Time under tension
Over the past years, there have been many debates in the fitness world about the differences between cable training and free weight training. Naturally, each method of training comes with its own pros and cons. But which one is better for you and your training style?
First, you have to understand that these two methods, while they might seem similar at a glance, are quite different. For example, free weight training uses the natural movements of your body and gravity to work your muscles. On the other hand, cable training relies more on the tension and difficulty that it creates. This means that if while using free weights your muscles go through short relaxation periods, with cable training there’s a constant tension kept throughout the exercise.
When you use free weights such as dumbbells and barbells, regardless of the exercise you’re doing, you pull the weights against gravity. If you were to analyze, for example, the barbell curl, you would notice that at the very beginning and end of each rep, the movements of the bar are almost horizontal. That means you’re no longer pulling the weight against gravity, giving your muscles that short relaxation moment.
However, if you were using cables for the same type of exercise, that relaxation period would be gone, because the cables keep continuous tension on your muscles, regardless of your movement. Furthermore, everyone should know that when working on a specific group of muscles, they’re not the only groups of muscles involved in the exercise. Besides the working group, we have the stabilizing muscle group as well. These are the muscles that give us the stability to perform exercises with proper form. One of the advantages of cable training is that it requires less stabilizing muscles, thus making it easier to achieve proper form, even if you’re a beginner.
Another aspect that should be taken into consideration while training is the amount of weights used. From a technical point of view, you would use the same amount of strength to lift a 40 kilo barbell as you would use during a 40 kilo cable exercise. This only works in theory, because practically, using cable exercises puts more tension and strain on your muscles through the pulley system and the friction they cause. This also translates into more energy spent during exercise.

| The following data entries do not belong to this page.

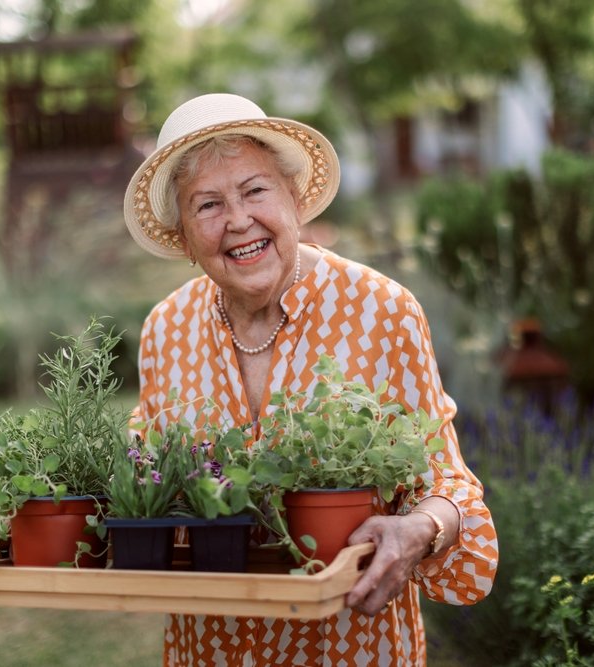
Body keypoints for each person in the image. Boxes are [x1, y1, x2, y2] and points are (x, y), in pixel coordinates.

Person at [124, 92, 498, 666]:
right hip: (209, 649)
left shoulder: (381, 310)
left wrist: (422, 528)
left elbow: (446, 483)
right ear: (184, 241)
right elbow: (145, 480)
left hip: (349, 646)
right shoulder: (165, 330)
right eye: (207, 205)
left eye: (255, 190)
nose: (238, 220)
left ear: (294, 199)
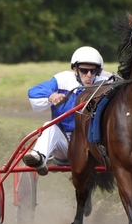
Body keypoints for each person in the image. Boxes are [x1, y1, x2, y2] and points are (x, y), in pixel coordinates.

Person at [22, 46, 108, 175]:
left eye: (93, 71)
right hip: (67, 146)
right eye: (84, 70)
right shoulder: (62, 80)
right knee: (49, 127)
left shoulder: (105, 84)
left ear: (99, 71)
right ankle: (39, 159)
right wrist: (51, 96)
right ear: (75, 69)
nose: (89, 75)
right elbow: (34, 91)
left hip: (95, 145)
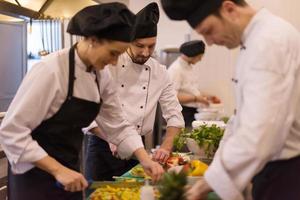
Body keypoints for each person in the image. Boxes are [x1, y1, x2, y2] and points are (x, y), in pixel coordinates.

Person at [0, 3, 164, 200]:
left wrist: (145, 160)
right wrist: (57, 170)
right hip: (34, 171)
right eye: (113, 53)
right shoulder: (50, 70)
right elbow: (11, 131)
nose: (114, 62)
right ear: (93, 40)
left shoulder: (101, 76)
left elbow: (118, 124)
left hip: (70, 169)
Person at [161, 0, 300, 199]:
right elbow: (240, 120)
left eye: (209, 31)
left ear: (229, 9)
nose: (209, 42)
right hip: (274, 171)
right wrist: (213, 172)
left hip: (287, 174)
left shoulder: (268, 42)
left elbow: (258, 132)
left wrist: (205, 185)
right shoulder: (256, 40)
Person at [85, 2, 184, 181]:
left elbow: (174, 114)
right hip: (104, 145)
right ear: (128, 41)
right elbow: (88, 111)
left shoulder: (160, 72)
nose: (146, 52)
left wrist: (166, 146)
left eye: (151, 46)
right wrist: (110, 137)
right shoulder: (110, 63)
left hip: (137, 149)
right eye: (140, 46)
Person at [168, 40, 221, 127]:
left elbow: (190, 89)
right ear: (192, 55)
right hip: (183, 111)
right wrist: (196, 99)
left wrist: (208, 96)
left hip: (192, 111)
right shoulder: (176, 69)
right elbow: (172, 96)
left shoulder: (189, 67)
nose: (200, 59)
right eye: (200, 57)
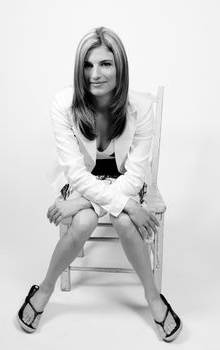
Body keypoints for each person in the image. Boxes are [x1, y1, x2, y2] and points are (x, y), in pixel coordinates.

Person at [17, 26, 182, 342]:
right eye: (88, 65)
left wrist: (100, 201)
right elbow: (77, 175)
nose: (95, 74)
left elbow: (134, 176)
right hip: (86, 179)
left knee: (121, 221)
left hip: (126, 180)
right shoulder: (63, 105)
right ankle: (46, 287)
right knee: (83, 223)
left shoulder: (141, 107)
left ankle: (152, 296)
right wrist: (127, 205)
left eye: (105, 64)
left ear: (120, 66)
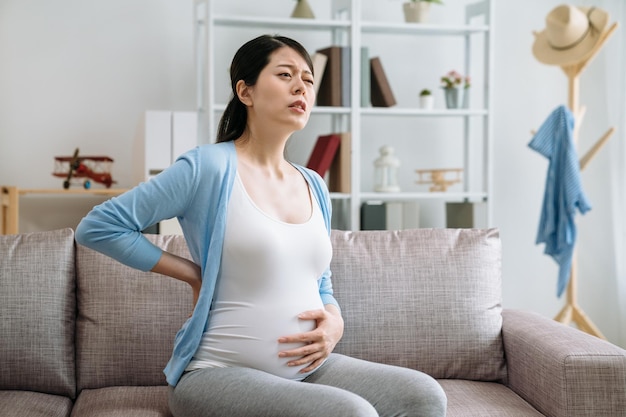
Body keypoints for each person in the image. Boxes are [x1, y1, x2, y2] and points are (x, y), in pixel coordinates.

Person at [75, 34, 447, 417]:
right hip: (218, 375)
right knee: (350, 414)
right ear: (246, 92)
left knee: (423, 395)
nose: (300, 85)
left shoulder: (314, 184)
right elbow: (99, 227)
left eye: (307, 79)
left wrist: (334, 321)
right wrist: (191, 273)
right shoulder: (208, 167)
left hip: (307, 372)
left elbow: (320, 281)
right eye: (285, 74)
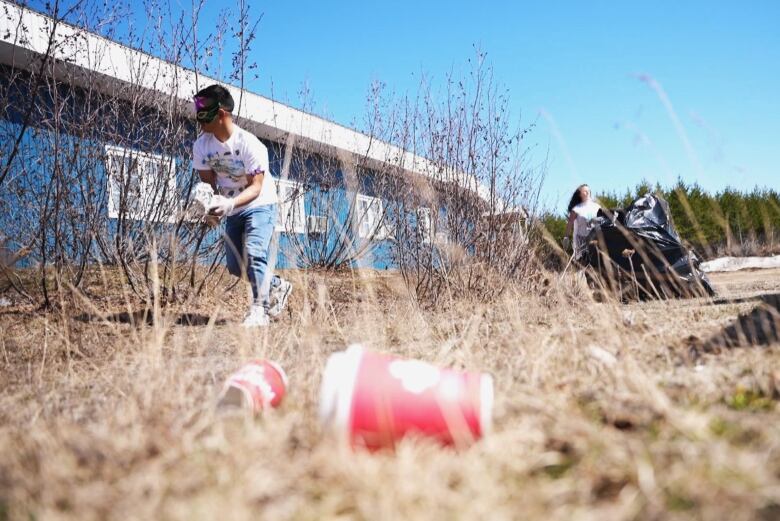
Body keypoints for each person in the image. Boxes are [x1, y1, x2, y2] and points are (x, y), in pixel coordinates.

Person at [192, 84, 292, 327]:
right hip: (232, 208)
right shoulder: (201, 146)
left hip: (259, 203)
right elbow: (209, 185)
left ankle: (260, 311)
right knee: (237, 267)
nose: (198, 117)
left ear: (222, 113)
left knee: (255, 252)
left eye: (203, 110)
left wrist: (230, 203)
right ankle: (277, 285)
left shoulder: (250, 144)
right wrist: (209, 207)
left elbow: (256, 187)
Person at [563, 184, 601, 255]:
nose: (587, 192)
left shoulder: (597, 207)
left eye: (588, 190)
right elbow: (570, 223)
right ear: (580, 194)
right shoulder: (576, 209)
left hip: (595, 240)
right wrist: (566, 237)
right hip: (580, 241)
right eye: (584, 191)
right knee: (582, 262)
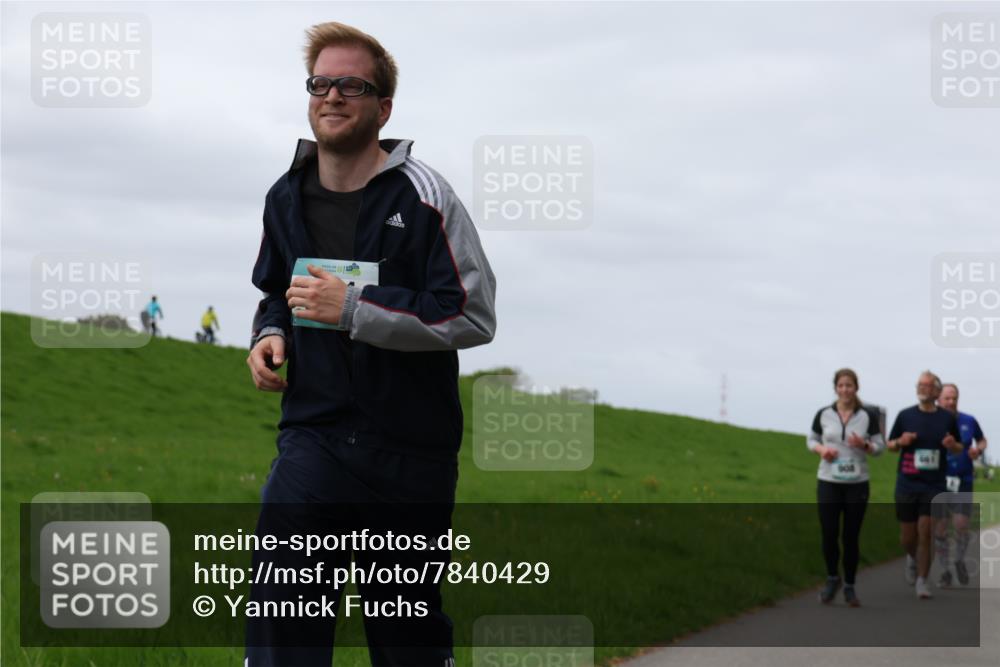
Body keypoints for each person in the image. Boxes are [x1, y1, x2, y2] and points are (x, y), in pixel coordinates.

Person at [244, 22, 496, 667]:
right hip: (313, 439)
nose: (333, 95)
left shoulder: (425, 197)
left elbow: (471, 315)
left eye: (351, 85)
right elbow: (277, 290)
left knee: (406, 641)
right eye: (321, 83)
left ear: (382, 107)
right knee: (282, 616)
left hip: (409, 454)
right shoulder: (285, 196)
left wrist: (353, 309)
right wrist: (270, 334)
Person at [807, 368, 885, 607]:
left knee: (850, 536)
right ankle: (832, 578)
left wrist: (864, 445)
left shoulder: (867, 416)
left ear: (856, 388)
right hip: (828, 481)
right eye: (841, 385)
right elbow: (811, 440)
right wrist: (823, 450)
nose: (845, 389)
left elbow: (880, 447)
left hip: (856, 484)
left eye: (849, 385)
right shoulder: (824, 414)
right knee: (829, 533)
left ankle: (850, 585)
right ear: (835, 388)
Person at [886, 371, 963, 599]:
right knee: (907, 538)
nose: (923, 388)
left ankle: (922, 580)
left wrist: (952, 444)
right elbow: (890, 444)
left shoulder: (946, 419)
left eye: (928, 385)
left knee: (926, 531)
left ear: (937, 391)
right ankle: (912, 556)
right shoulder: (905, 415)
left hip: (934, 484)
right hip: (907, 483)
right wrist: (901, 441)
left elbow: (959, 447)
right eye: (920, 384)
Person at [935, 383, 988, 587]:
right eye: (947, 398)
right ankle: (945, 571)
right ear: (938, 399)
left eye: (954, 398)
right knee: (940, 528)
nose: (951, 402)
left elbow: (982, 440)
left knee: (961, 525)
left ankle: (958, 560)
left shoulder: (968, 420)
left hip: (963, 478)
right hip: (939, 480)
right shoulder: (934, 421)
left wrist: (978, 450)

One of the main advantages of cable training is the fact that you can work a very wide variety of muscles without having to move a lot through the gym. You just add or subtract weights, you change your stance, and you’re good to go for your next sets of exercises. This does not only decrease the time you spend in the gym, but also gives you the benefit of keeping your muscles warm in-between exercises. Furthermore, most athletes have slight muscle imbalances between both sides of the body. This can be cause by a variety of reasons, but through the help of cable training, you can reestablish the balance through isolation exercises that focus on only one side of your body.
Basically, cable training offers an increases the time your muscles spend in tension, increasing the energy you use. This also maximizes the strength you put in during your workouts. And it does it all without requiring the same amount of stability as free weight training. It’s an excellent workout choice for both beginners and advanced athletes.